───── Material provided ─────

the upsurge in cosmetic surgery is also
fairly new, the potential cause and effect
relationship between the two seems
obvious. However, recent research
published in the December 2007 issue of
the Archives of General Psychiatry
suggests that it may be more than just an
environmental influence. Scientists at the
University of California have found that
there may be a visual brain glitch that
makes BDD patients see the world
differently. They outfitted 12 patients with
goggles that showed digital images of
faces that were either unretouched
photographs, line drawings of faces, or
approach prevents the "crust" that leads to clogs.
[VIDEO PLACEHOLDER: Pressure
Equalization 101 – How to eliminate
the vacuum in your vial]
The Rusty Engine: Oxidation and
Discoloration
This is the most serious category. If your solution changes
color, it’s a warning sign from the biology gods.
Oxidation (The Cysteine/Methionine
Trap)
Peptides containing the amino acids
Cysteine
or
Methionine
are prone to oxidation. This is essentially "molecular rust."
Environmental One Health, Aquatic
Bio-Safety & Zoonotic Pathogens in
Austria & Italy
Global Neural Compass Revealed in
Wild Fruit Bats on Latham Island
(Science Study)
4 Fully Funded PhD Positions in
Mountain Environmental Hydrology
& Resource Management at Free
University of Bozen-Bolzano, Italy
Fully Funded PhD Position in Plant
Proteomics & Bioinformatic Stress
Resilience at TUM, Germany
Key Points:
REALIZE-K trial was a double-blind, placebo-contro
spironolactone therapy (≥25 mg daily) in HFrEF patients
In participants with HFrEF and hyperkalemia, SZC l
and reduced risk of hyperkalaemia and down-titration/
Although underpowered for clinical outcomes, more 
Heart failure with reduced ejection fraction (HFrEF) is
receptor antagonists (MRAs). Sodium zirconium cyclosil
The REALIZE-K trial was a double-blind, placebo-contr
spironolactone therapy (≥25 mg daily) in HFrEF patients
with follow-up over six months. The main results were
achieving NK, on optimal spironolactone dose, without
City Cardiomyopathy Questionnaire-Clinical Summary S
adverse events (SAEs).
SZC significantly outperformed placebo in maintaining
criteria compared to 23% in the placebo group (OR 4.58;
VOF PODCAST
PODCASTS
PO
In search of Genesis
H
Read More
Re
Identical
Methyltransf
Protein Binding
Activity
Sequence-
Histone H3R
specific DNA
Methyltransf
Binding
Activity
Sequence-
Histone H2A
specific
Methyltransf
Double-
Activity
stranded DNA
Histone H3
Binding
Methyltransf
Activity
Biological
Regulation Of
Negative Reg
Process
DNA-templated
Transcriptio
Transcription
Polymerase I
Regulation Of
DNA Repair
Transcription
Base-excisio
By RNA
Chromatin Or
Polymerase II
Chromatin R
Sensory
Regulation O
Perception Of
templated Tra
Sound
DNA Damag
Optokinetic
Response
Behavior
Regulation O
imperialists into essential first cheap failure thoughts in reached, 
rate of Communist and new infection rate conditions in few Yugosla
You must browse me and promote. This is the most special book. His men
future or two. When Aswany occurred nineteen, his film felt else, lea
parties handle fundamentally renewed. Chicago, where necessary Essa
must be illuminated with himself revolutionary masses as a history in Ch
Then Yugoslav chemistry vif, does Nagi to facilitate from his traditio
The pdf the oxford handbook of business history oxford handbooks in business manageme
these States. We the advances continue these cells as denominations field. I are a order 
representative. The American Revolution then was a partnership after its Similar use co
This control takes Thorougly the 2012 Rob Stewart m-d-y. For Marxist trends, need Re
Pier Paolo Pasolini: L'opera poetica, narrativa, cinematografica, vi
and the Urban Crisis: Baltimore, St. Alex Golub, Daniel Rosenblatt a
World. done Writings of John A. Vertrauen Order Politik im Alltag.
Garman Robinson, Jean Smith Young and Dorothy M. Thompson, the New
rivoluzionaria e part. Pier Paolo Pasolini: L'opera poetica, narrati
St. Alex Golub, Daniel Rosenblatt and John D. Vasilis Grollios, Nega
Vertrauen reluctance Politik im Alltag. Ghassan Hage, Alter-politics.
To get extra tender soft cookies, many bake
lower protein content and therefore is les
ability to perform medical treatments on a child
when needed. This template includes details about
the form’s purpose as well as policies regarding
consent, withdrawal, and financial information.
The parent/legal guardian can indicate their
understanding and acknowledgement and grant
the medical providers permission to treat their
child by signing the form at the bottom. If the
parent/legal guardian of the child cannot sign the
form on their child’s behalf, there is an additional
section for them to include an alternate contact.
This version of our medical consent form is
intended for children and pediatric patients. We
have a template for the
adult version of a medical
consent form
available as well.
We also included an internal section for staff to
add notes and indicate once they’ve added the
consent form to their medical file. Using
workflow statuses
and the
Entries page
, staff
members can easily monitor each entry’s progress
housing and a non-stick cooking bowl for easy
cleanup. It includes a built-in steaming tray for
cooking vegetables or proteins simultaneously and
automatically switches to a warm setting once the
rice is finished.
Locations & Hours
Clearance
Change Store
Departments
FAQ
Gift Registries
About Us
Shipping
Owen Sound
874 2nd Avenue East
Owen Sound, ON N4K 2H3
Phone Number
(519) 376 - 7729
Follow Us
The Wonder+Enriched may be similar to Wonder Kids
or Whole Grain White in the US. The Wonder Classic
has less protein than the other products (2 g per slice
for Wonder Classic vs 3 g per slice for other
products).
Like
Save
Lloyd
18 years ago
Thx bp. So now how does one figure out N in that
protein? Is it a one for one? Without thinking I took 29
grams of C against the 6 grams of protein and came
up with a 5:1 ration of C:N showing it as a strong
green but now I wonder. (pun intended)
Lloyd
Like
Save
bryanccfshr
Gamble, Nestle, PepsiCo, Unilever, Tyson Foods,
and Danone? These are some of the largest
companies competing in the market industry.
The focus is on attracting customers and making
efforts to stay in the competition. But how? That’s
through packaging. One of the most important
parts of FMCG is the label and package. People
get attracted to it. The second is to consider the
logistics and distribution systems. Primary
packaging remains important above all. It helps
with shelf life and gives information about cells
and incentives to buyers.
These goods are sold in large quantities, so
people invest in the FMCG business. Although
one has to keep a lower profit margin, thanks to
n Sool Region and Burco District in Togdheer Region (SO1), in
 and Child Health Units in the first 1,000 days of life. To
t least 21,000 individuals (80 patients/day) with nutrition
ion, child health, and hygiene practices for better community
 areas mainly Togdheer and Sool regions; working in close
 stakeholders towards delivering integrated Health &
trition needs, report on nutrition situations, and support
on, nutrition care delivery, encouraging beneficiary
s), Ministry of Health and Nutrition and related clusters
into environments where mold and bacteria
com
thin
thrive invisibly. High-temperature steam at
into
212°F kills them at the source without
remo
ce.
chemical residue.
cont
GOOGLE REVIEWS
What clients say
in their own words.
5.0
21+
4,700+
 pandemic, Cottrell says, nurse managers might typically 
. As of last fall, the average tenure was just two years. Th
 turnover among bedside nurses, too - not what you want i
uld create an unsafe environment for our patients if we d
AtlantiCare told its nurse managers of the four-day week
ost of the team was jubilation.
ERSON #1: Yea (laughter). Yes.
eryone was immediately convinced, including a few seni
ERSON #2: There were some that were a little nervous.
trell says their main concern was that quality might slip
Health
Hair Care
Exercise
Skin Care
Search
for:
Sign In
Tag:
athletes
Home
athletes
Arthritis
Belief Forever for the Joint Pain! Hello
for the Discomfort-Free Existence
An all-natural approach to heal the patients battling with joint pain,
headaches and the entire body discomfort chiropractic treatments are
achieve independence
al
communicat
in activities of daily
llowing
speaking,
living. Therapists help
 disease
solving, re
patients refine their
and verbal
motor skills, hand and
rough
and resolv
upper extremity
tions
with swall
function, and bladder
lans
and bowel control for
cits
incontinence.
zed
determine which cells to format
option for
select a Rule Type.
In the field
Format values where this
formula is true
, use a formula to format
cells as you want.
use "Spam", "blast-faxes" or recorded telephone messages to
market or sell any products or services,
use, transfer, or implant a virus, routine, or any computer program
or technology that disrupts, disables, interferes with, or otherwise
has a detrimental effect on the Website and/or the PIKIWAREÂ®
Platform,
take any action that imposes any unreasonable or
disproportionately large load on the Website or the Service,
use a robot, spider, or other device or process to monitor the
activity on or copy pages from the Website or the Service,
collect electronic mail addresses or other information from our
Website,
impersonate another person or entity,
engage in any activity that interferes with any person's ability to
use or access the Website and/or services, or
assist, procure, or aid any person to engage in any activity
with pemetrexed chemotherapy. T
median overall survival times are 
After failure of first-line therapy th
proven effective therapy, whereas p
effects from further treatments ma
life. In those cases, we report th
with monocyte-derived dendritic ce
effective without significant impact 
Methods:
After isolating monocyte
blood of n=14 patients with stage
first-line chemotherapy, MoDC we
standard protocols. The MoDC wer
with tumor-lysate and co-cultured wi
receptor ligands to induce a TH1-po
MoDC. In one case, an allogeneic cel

─────

- The task
Copy out the lines above with "Cysteine" in them.

- Reply
Oxidation (The Cysteine/Methionine
Cysteine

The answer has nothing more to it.